• _TASK_
Repeat each entry word for word; the images are not part of the copy.
== DATA ==
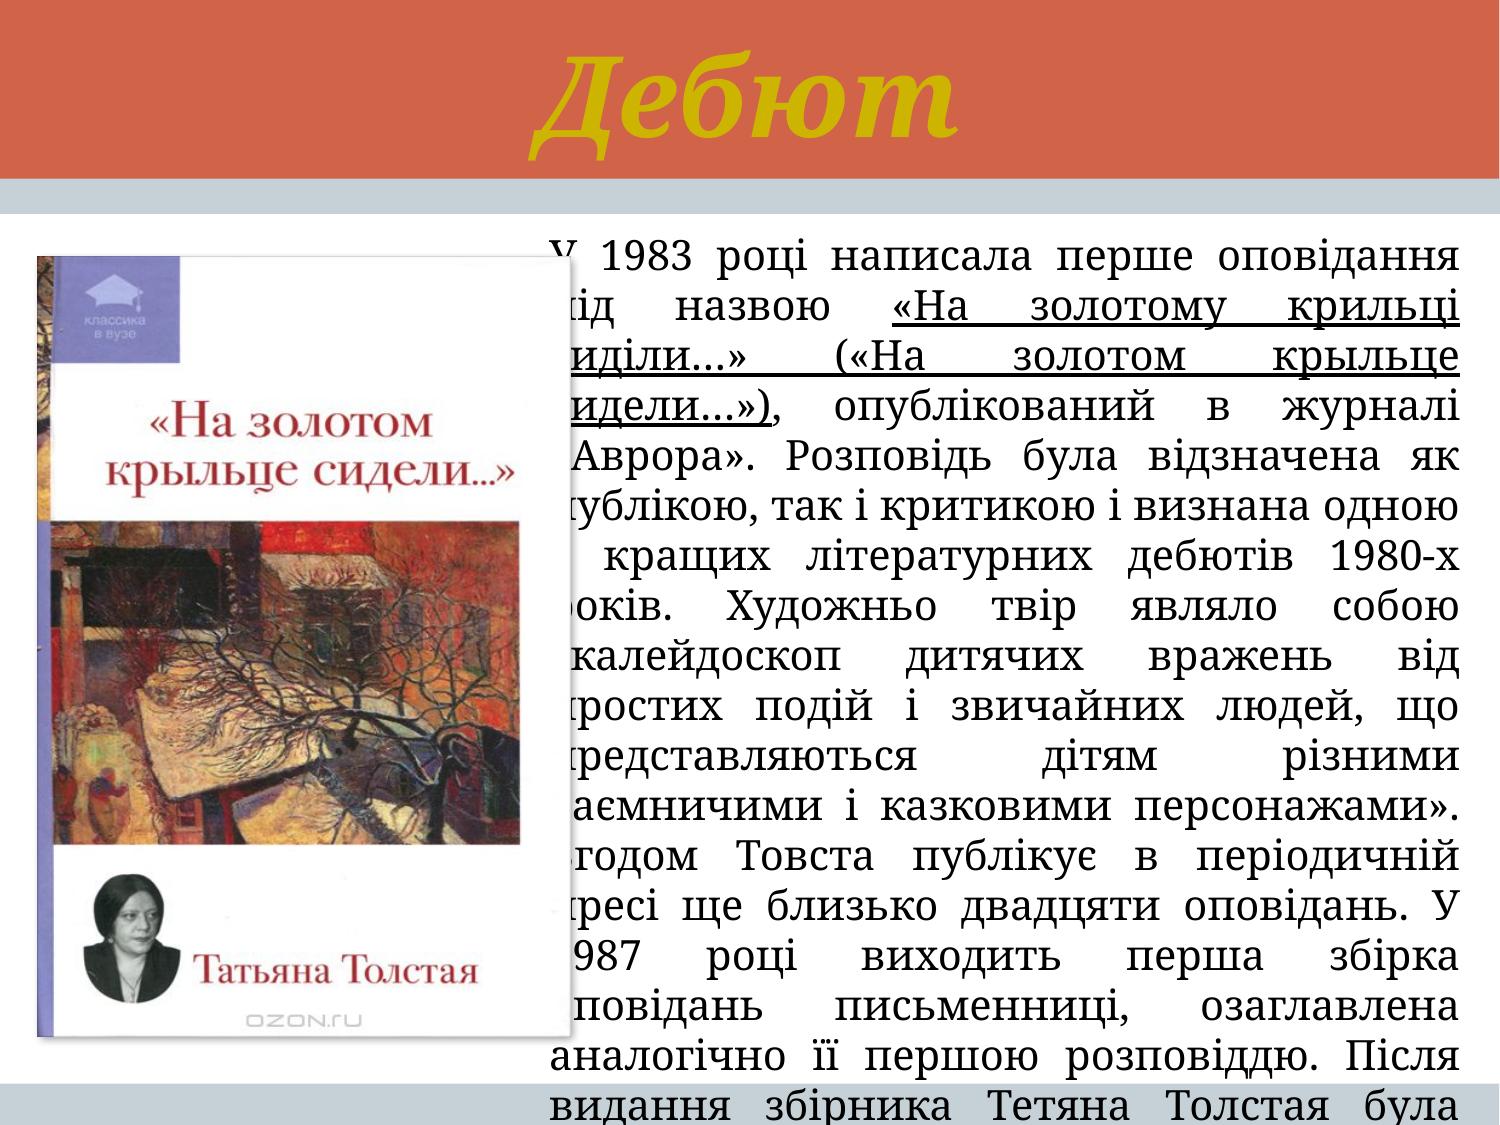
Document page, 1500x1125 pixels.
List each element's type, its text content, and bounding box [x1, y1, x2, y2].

picture [36, 256, 571, 1037]
text_box Дебют [0, 17, 1500, 168]
text_box У 1983 році написала перше оповідання під назвою «На золотому крильці сиділи…» («На золотом крыльце сидели…»), опублікований в журналі «Аврора». Розповідь була відзначена як публікою, так і критикою і визнана одною з кращих літературних дебютів 1980-х років. Художньо твір являло собою «калейдоскоп дитячих вражень від простих подій і звичайних людей, що представляються дітям різними таємничими і казковими персонажами». Згодом Товста публікує в періодичній пресі ще близько двадцяти оповідань. У 1987 році виходить перша збірка оповідань письменниці, озаглавлена аналогічно її першою розповіддю. Після видання збірника Тетяна Толстая була прийнята в члени Спілки письменників СРСР. [534, 221, 1475, 1125]
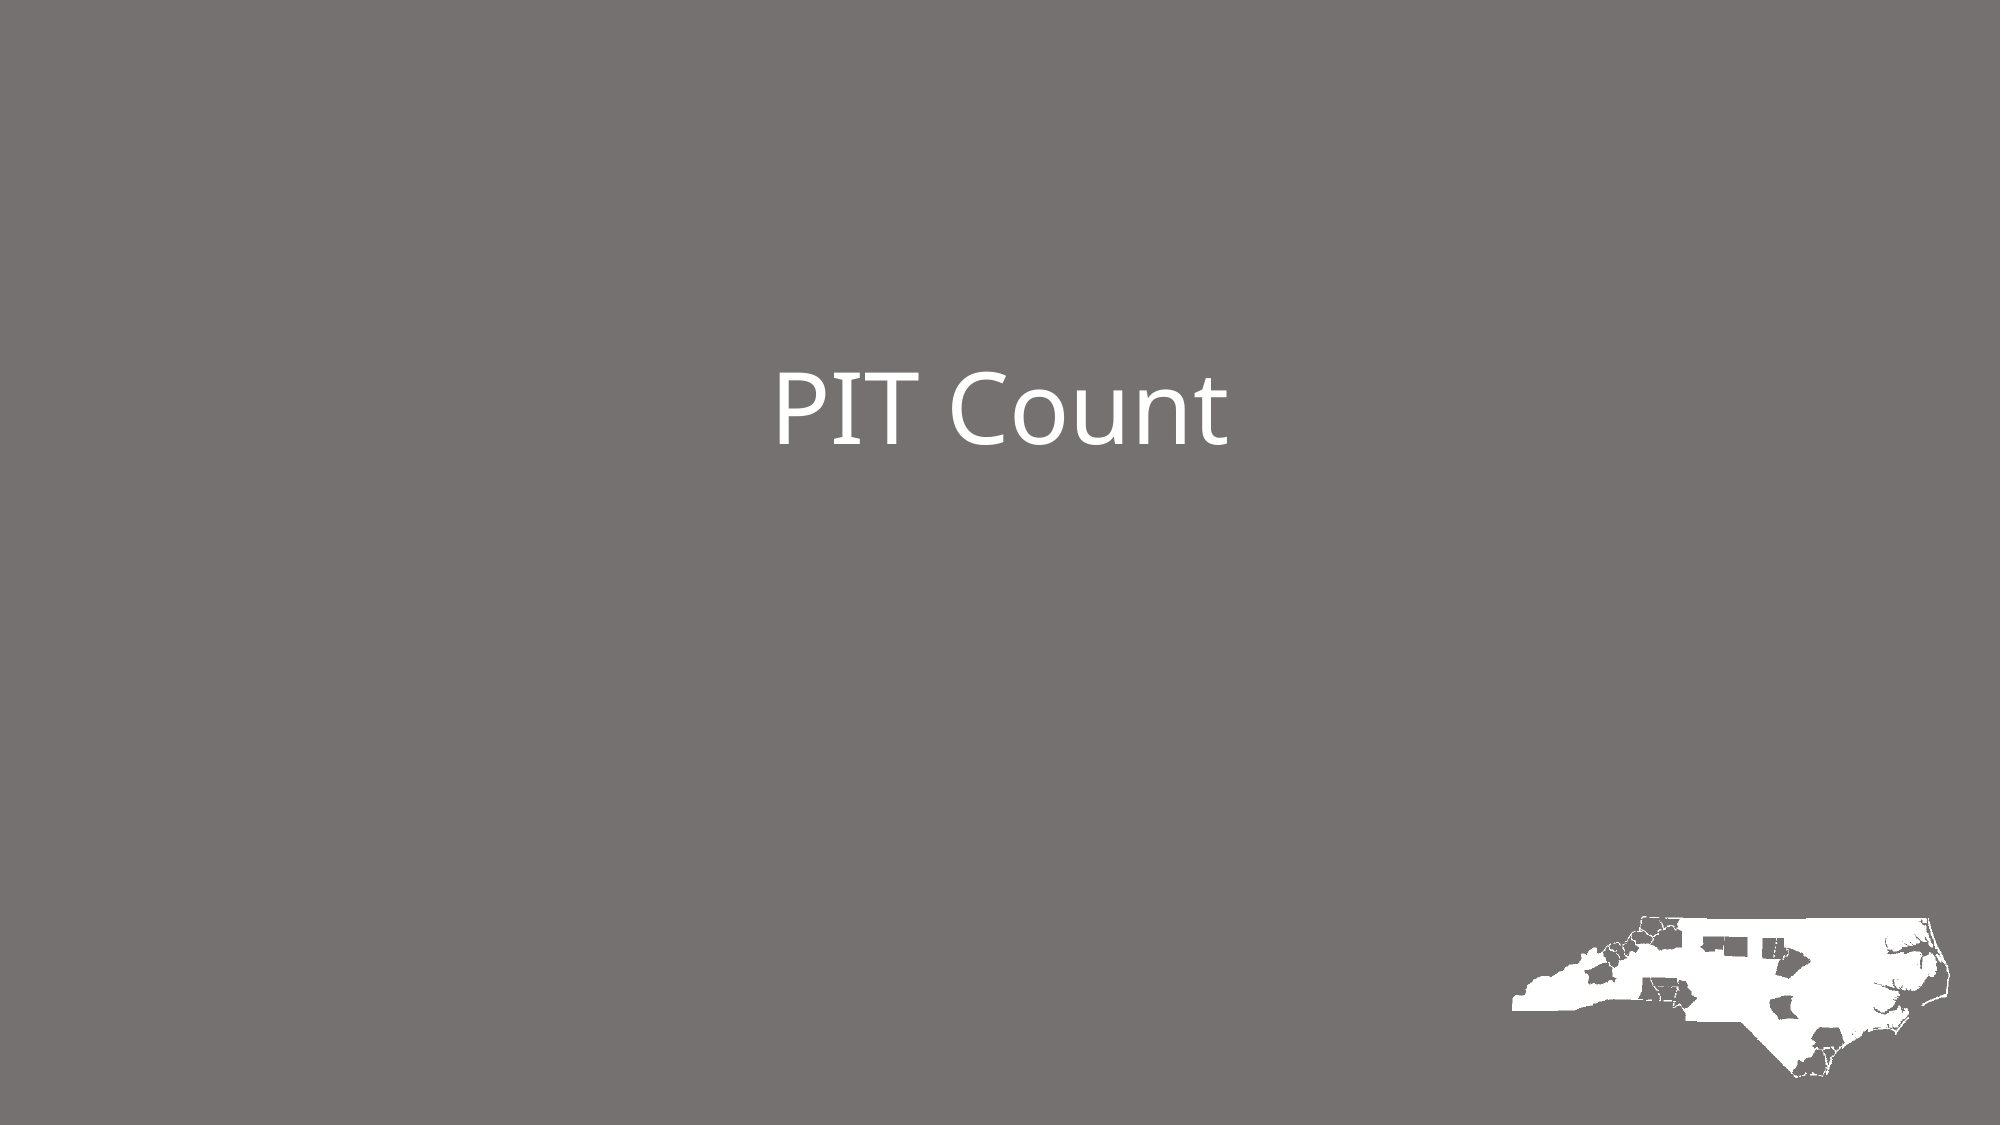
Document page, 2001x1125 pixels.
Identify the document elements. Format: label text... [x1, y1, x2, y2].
===
• _SOLUTION TO THE PROBLEM_
Document page, 1500x1125 pixels.
List each element's type, its text content, and bounding box [x1, y1, x2, y2].

picture [36, 256, 571, 1037]
text_box Дебют [0, 17, 1500, 168]
text_box У 1983 році написала перше оповідання під назвою «На золотому крильці сиділи…» («На золотом крыльце сидели…»), опублікований в журналі «Аврора». Розповідь була відзначена як публікою, так і критикою і визнана одною з кращих літературних дебютів 1980-х років. Художньо твір являло собою «калейдоскоп дитячих вражень від простих подій і звичайних людей, що представляються дітям різними таємничими і казковими персонажами». Згодом Товста публікує в періодичній пресі ще близько двадцяти оповідань. У 1987 році виходить перша збірка оповідань письменниці, озаглавлена аналогічно її першою розповіддю. Після видання збірника Тетяна Толстая була прийнята в члени Спілки письменників СРСР. [534, 221, 1475, 1125]
Document page, 2001x1125 pixels.
Identify the document elements. Format: label text... [x1, y1, x2, y2].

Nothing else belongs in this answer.